Overview of Terrorism in 2000
There were 423 international terrorist attacks in 2000, an increase of 8 percent from the 392 attacks recorded during 1999. The main reason for the increase was an upsurge in the number of bombings of a multinational oil pipeline in Colombia by two terrorist groups there. The pipeline was bombed 152 times, producing in the Latin American region the largest increase in terrorist attacks from the previous year, from 121 to 193. Western Europe saw the largest decrease--from 85 to 30--owing to fewer attacks in Germany, Greece, and Italy as well as to the absence of any attacks in Turkey.
Kenneth Eugene Clodfelter
In December new indictments were issued in connection with the bombings in 1998 at two US embassies in East Africa. A federal grand jury in New York charged five men--Saif Al Adel, Muhsin Musa Matwalli Atwah, Ahmed Mohamed Hamed Ali, Anas Al Liby, and Abdullah Ahmed Abdullah--in connection with the bombing attacks in Nairobi and Dar es Salaam, bringing to 22 the total number of persons charged. At the end of 2000, one suspect had pled guilty to conspiring in the attacks, five were in custody in New York awaiting trial, three were in the United Kingdom pending extradition to the United States, and 13 were fugitives, including Usama Bin Ladin.
A trial began in January 2001 in federal court in the Southern District of New York of four suspects in connection with the bombings at the US embassies in Kenya and Tanzania. Three of the four were extradited to the United States in 1999 to stand trial; the fourth was arrested in this country. The trial is expected to last through 2001.

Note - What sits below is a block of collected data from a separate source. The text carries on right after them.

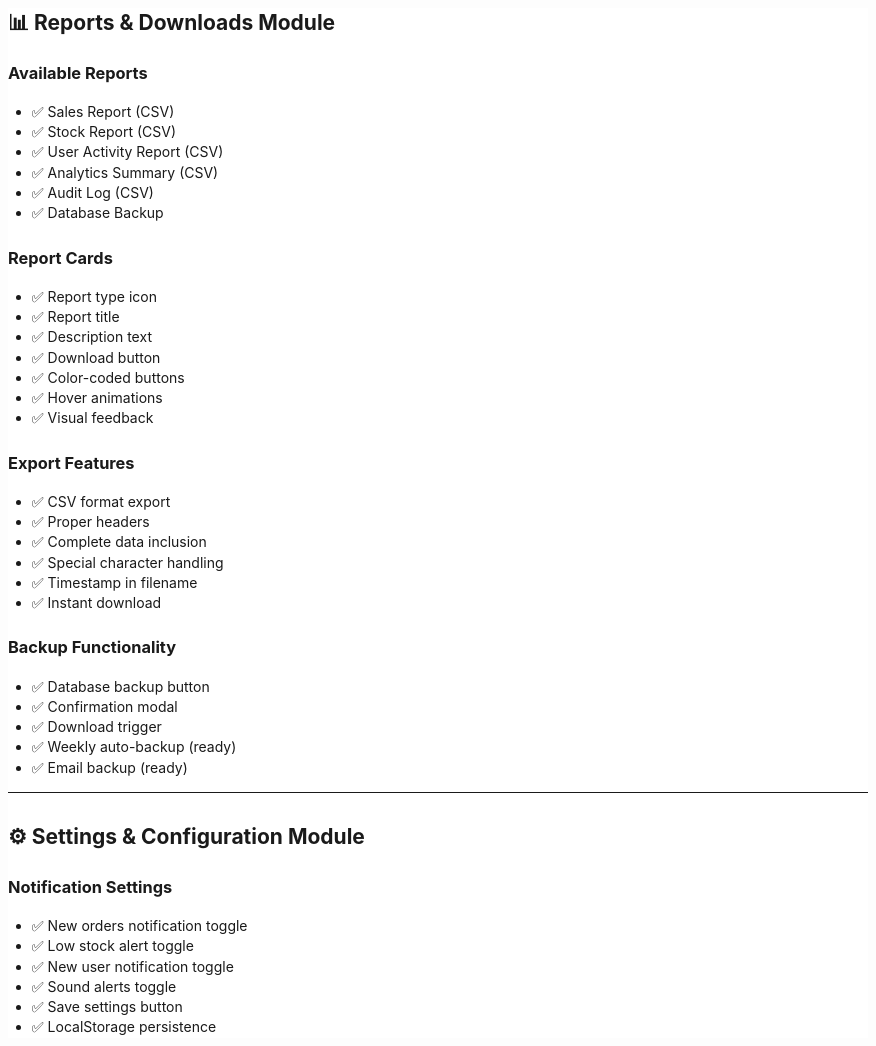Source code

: ## 📊 Reports & Downloads Module

### Available Reports

- ✅ Sales Report (CSV)
- ✅ Stock Report (CSV)
- ✅ User Activity Report (CSV)
- ✅ Analytics Summary (CSV)
- ✅ Audit Log (CSV)
- ✅ Database Backup

### Report Cards

- ✅ Report type icon
- ✅ Report title
- ✅ Description text
- ✅ Download button
- ✅ Color-coded buttons
- ✅ Hover animations
- ✅ Visual feedback

### Export Features

- ✅ CSV format export
- ✅ Proper headers
- ✅ Complete data inclusion
- ✅ Special character handling
- ✅ Timestamp in filename
- ✅ Instant download

### Backup Functionality

- ✅ Database backup button
- ✅ Confirmation modal
- ✅ Download trigger
- ✅ Weekly auto-backup (ready)
- ✅ Email backup (ready)

---

## ⚙️ Settings & Configuration Module

### Notification Settings

- ✅ New orders notification toggle
- ✅ Low stock alert toggle
- ✅ New user notification toggle
- ✅ Sound alerts toggle
- ✅ Save settings button
- ✅ LocalStorage persistence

A trial of two Libyans accused of bombing Pan Am flight 103 in 1988 began in the Netherlands on 3 May 2000. A Scottish court presided over the trial and issued its verdict on 31 January 2001. It found Abdel Basset al-Megrahi guilty of the charge of murdering 259 passengers and crew as well as 11 residents of Lockerbie, Scotland, "while acting in furtherance of the purposes of . . . Libyan Intelligence Services." Concerning the other defendant, Al-Amin Kalifa Fahima, the court concluded it had insufficient evidence to satisfy the high standard of "proof beyond reasonable doubt" that is necessary in criminal cases. The verdict of the court represents a victory for the international effort to hold terrorists accountable for their crimes.